<<<<

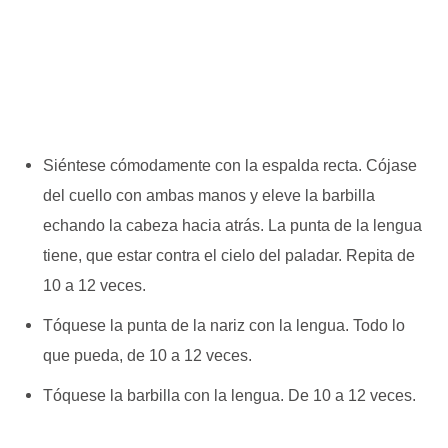
Siéntese cómodamente con la espalda recta. Cójase
del cuello con ambas manos y eleve la barbilla
echando la cabeza hacia atrás. La punta de la lengua
tiene, que estar contra el cielo del paladar. Repita de
10 a 12 veces.
Tóquese la punta de la nariz con la lengua. Todo lo
que pueda, de 10 a 12 veces.
Tóquese la barbilla con la lengua. De 10 a 12 veces.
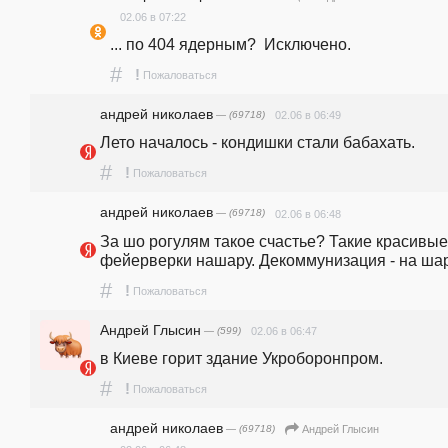
02.06 в 07:22
... по 404 ядерным?  Исключено. 
#
!
Пожаловаться
андpeй николаев
— (69718)
02.06 в 06:49
Лето началось - кондишки стали бабахать.
#
!
Пожаловаться
андpeй николаев
— (69718)
02.06 в 06:48
За шо рогулям такое счастье? Такие красивые 
фейерверки нашару. Декоммунизация - на шару
#
!
Пожаловаться
Андрей Глысин
— (599)
02.06 в 06:47
в Киеве горит здание Укроборонпром.
#
!
Пожаловаться
андpeй николаев
— (69718)
Андрей Глысин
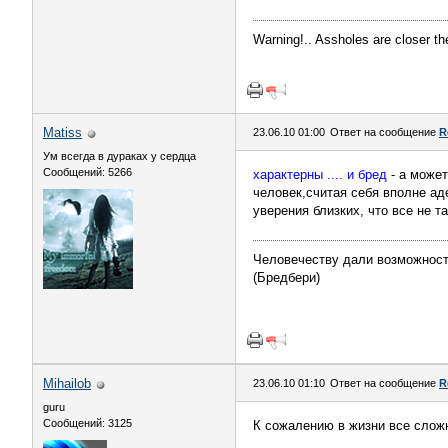
Warning!.. Assholes are closer th
Matiss
23.06.10 01:00
Ответ на сообщение
R
Ум всегда в дураках у сердца
Сообщений: 5266
характерны .... и бред
- а може
человек,считая себя вполне а
уверения близких, что все не та
Человечеству дали возможность
(Бредбери)
Mihailob
23.06.10 01:10
Ответ на сообщение
R
guru
Сообщений: 3125
К сожалению в жизни все сложн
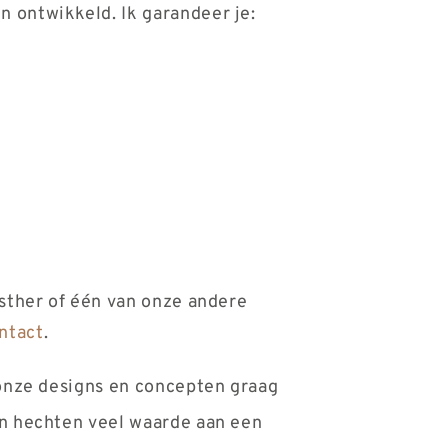
 ontwikkeld. Ik garandeer je:
sther of één van onze andere
ntact
.
 onze designs en concepten graag
n hechten veel waarde aan een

>>>>

Repeat everything from the line containing "02.06 в 07:22" down to the end of the material, switching "Пожаловаться" to "Жалоба" and keeping everything else the same. Leave the pictures out of your answer.

Solution for this task:
02.06 в 07:22
... по 404 ядерным?  Исключено. 
#
!
Жалоба
андpeй николаев
— (69718)
02.06 в 06:49
Лето началось - кондишки стали бабахать.
#
!
Жалоба
андpeй николаев
— (69718)
02.06 в 06:48
За шо рогулям такое счастье? Такие красивые 
фейерверки нашару. Декоммунизация - на шару
#
!
Жалоба
Андрей Глысин
— (599)
02.06 в 06:47
в Киеве горит здание Укроборонпром.
#
!
Жалоба
андpeй николаев
— (69718)
Андрей Глысин
Warning!.. Assholes are closer th
Matiss
23.06.10 01:00
Ответ на сообщение
R
Ум всегда в дураках у сердца
Сообщений: 5266
характерны .... и бред
- а може
человек,считая себя вполне а
уверения близких, что все не та
Человечеству дали возможность
(Бредбери)
Mihailob
23.06.10 01:10
Ответ на сообщение
R
guru
Сообщений: 3125
К сожалению в жизни все сложн
 ontwikkeld. Ik garandeer je:
sther of één van onze andere
ntact
.
 onze designs en concepten graag
n hechten veel waarde aan een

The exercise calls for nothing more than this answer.